Literature Review #2


Link: https://ebookcentral-proquest-com.proxy.libraries.rutgers.edu/lib/rutgers-ebooks/detail.action?docID=5763869
 
Ma, Yingyi. Ambitious and Anxious: How Chinese College Students Succeed and Struggle in American Higher Education. Columbia University Press,2020.  


  

Summary

This book explores the increasing flood of Chinese international undergraduate students in American higher education.  Research shows that from 2005 to 2015, undergraduate enrollment from China rose from under 10,000 to over 135,000. This group of individuals must learn to navigate challenges, causing complications and confusion while bridging two of the world's most powerful countries. These students and their families have the ambition to navigate two very different educational systems and societies. The book told the stories of Chinese students' experience here while answering questions about why they chose to pursue higher education in America, how the experience affected them, and what American higher education can do to attract more international students. It has also explored the differences in educational systems between China and the United States.



Author:

   






    Yingyi Ma is an Associate Professor of Sociology and Director of Asian/ Asian American studies at Syracuse University, where she is a Provost Faculty Fellow on internationalization. She was elected as a Public Intellectual Fellow at the National Committee on US-China Relations. Professor Ma has published extensively on international mobility and higher education in China. She gave insights into Chinese students' mindsets that are studying in higher education institutions in America, arguing that they enter university full of ambition. As they navigate through the intuition, they are met with loads of pressure generating a great deal of anxiety.
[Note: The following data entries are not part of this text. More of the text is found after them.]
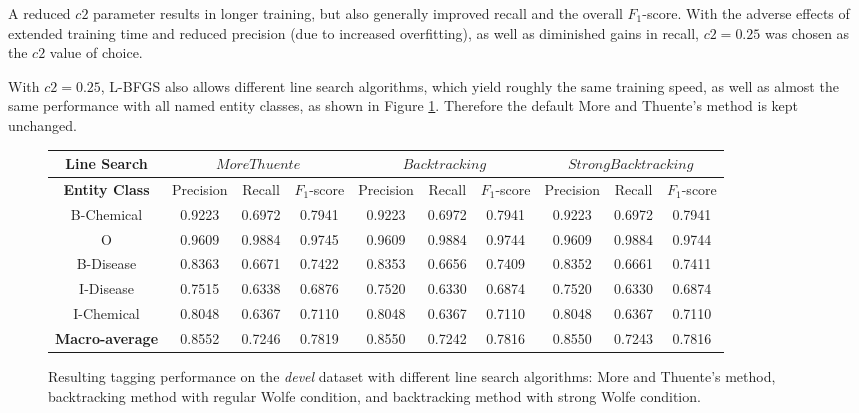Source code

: \documentclass[10pt, oneside]{article}
\begin{document}
A reduced $c2$ parameter results in longer training, but also generally improved recall and the overall $F_1$-score. With the adverse effects of extended training time and reduced precision (due to increased overfitting), as well as diminished gains in recall, $c2=0.25$ was chosen as the $c2$ value of choice.

With $c2=0.25$, L-BFGS also allows different line search algorithms, which yield roughly the same training speed, as well as almost the same performance with all named entity classes, as shown in Figure \ref{fig:linesearch}. Therefore the default More and Thuente's method is kept unchanged.

\begin{figure}[h]
\begin{center}
\fontsize{9}{11}\selectfont
\begin{tabular}{|*{10}{c|}}\hline
\textbf{Line Search}  & \multicolumn{3}{c|}{$MoreThuente$} & \multicolumn{3}{c|}{$Backtracking$} & \multicolumn{3}{c|}{$StrongBacktracking$}  \\ \hline 
\textbf{Entity Class} & Precision & Recall & $F_1$-score & Precision & Recall & $F_1$-score & Precision & Recall & $F_1$-score \\ \hline
B-Chemical & 0.9223 & 0.6972 & 0.7941 & 0.9223 & 0.6972 & 0.7941 & 0.9223 & 0.6972 & 0.7941 \\ \hline
O                 & 0.9609 & 0.9884 & 0.9745 & 0.9609 & 0.9884 & 0.9744 & 0.9609 & 0.9884 & 0.9744 \\ \hline
B-Disease   & 0.8363 & 0.6671 & 0.7422 & 0.8353 & 0.6656 & 0.7409 & 0.8352 & 0.6661 & 0.7411 \\ \hline
I-Disease    & 0.7515 & 0.6338 & 0.6876 & 0.7520 & 0.6330 & 0.6874 & 0.7520 & 0.6330 & 0.6874 \\ \hline
I-Chemical  & 0.8048 & 0.6367 & 0.7110 & 0.8048 & 0.6367 & 0.7110 & 0.8048 & 0.6367 & 0.7110 \\ \hline
\textbf{Macro-average} & 0.8552 & 0.7246 & 0.7819 & 0.8550 & 0.7242 & 0.7816 & 0.8550 & 0.7243 & 0.7816 \\ \hline
\end{tabular}
\caption{\label{fig:linesearch} Resulting tagging performance on the \emph{devel} dataset with different line search algorithms: More and Thuente's method, backtracking method with regular Wolfe condition, and backtracking method with strong Wolfe condition.}
\end{center}
\end{figure}




\footnotesize{}
\end{document}
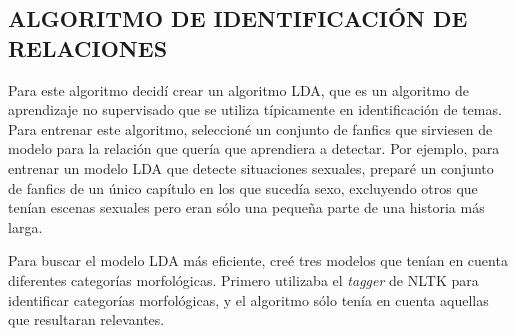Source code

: \documentclass{pre-tfg}
\begin{document}




\subsection{ALGORITMO DE IDENTIFICACIÓN DE RELACIONES}

Para este algoritmo decidí crear un algoritmo LDA, que es un algoritmo de aprendizaje no supervisado que se utiliza típicamente en identificación de temas. Para entrenar este algoritmo, seleccioné un conjunto de fanfics que sirviesen de modelo para la relación que quería que aprendiera a detectar. Por ejemplo, para entrenar un modelo LDA que detecte situaciones sexuales, preparé un conjunto de fanfics de un único capítulo en los que sucedía sexo, excluyendo otros que tenían escenas sexuales pero eran sólo una pequeña parte de una historia más larga. 

Para buscar el modelo LDA más eficiente, creé tres modelos que tenían en cuenta diferentes categorías morfológicas. Primero utilizaba el \textit{tagger} de NLTK para identificar categorías morfológicas, y el algoritmo sólo tenía en cuenta aquellas que resultaran relevantes.
\end{document}
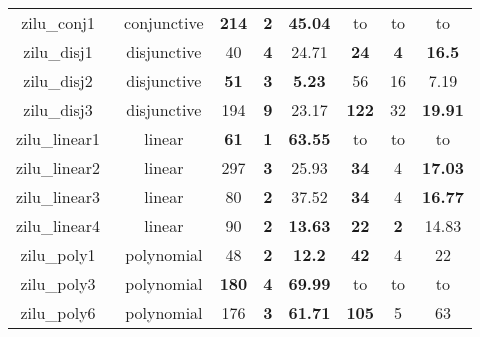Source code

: \begin{table}[t]
\begin{tabular}{l c | c c c | c c c |}
\multicolumn{1}{|c|}{zilu\_conj1~\cite{zilu:repo}}				&conjunctive	&\textbf{214}	&\textbf{2}	&\textbf{45.04}		&to				&to			&to			\\
\multicolumn{1}{|c|}{zilu\_disj1~\cite{zilu:repo}}				&disjunctive	&40 	&\textbf{4} 		&24.71   			&\textbf{24} 	&\textbf{4} &\textbf{16.5} 		\\
\multicolumn{1}{|c|}{zilu\_disj2~\cite{zilu:repo}}				&disjunctive	&\textbf{51} &\textbf{3} 	&\textbf{5.23}		&56 			&16 		&7.19  		\\
\multicolumn{1}{|c|}{zilu\_disj3~\cite{zilu:repo}}				&disjunctive	&194 	&\textbf{9} 		&23.17				&\textbf{122} 	&32  		&\textbf{19.91}	\\
\multicolumn{1}{|c|}{zilu\_linear1~\cite{zilu:repo}}			&linear			&\textbf{61}&\textbf{1}		&\textbf{63.55}		&to				&to			&to  \\ 
\multicolumn{1}{|c|}{zilu\_linear2~\cite{zilu:repo}}			&linear			&297	&\textbf{3} 		&25.93    			&\textbf{34}	&4 			&\textbf{17.03}  \\ 
\multicolumn{1}{|c|}{zilu\_linear3~\cite{zilu:repo}}			&linear			&80		&\textbf{2}			&37.52	      		&\textbf{34}	&4 			&\textbf{16.77}  \\ 
\multicolumn{1}{|c|}{zilu\_linear4~\cite{zilu:repo}}			&linear 		&90 	&\textbf{2} 		&\textbf{13.63}     &\textbf{22}	&\textbf{2}	&14.83  \\ 
\multicolumn{1}{|c|}{zilu\_poly1~\cite{zilu:repo}}				&polynomial		&48		&\textbf{2}			&\textbf{12.2}	    &\textbf{42}	&4			&22  \\
\multicolumn{1}{|c|}{zilu\_poly3~\cite{zilu:repo}}				&polynomial		&\textbf{180}	&\textbf{4} &\textbf{69.99}    	&to				&to			&to  \\ 
\multicolumn{1}{|c|}{zilu\_poly6~\cite{zilu:repo}}				&polynomial		&176	&\textbf{3}			&\textbf{61.71}		&\textbf{105}	&5			&63	  \\

\hline
\end{tabular}
\label{tbl:stats}
\end{table}

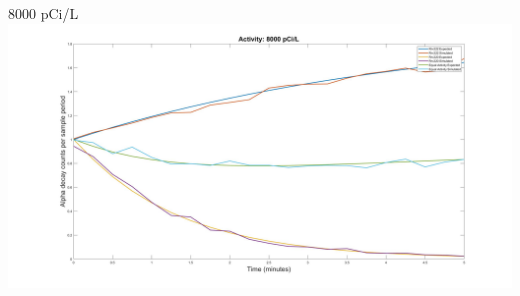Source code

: \documentclass{beamer}
\begin{document}
\begin{frame}{8000 pCi/L}
    \includegraphics[width=\textwidth]{images/8000pCipL.jpg}
\end{frame}




\end{document}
Her new book, Ambitious and Anxious: How Chinese Undergraduates Succeed and Struggle in American Higher Education, based on research in Chinese high schools and American higher education institutions, this book examines Chinese students’ experiences spanning three key stages: before they arrived in the United States, their lived experiences during their study in America, to their looking ahead and thinking about their futures.


Key terms

“ Ambition and Anxiety”

“Cultural Capital”- social assets of a person (education, values, behavior, etc.) that promote social mobility in a stratified society

“Socioeconomic status”- the social standing or class of an individual or group often measured by a combination of education, income, and occupation.

"Fixed vs. Growth Mindset"

"Protective Segregation"

“Individualism vs. Collectivism”


Three Quotes  

“Peking University and Tsinghua University are fiercely competitive: less than 0.1% of test-takers in regions outside of Beijing get in… although residents from Beijing have higher admissions rate--- which is still less than 1%.” (Ma 30)

“While the American system is based on the belief that each student is an individual with unique abilities and interests, the Chinese education system subscribes to the belief that students should be taught at a given grade as a given age group.” (Ma 79)

“Misinformed and prejudiced comments American students make about China alienate the Chinese students, leading to a growing identification with their own home country.” (Ma 117)

Value

This book has been a great source of information as it provides interviews, graphs, and statistical examples that answered some of my research questions. This book has provided me with multiple reasons and answers to the questions that I had. It has given me a more in-depth view of the difference in Western and Eastern cultures' teaching and learning styles. The book had allowed me to look at American universities through Chinese students' eyes from before, during, and after they have experienced education in the United States.


Comments

  1. This is a great book. I have learned so much from Yingyi Ma's work. And you do a good job presenting it.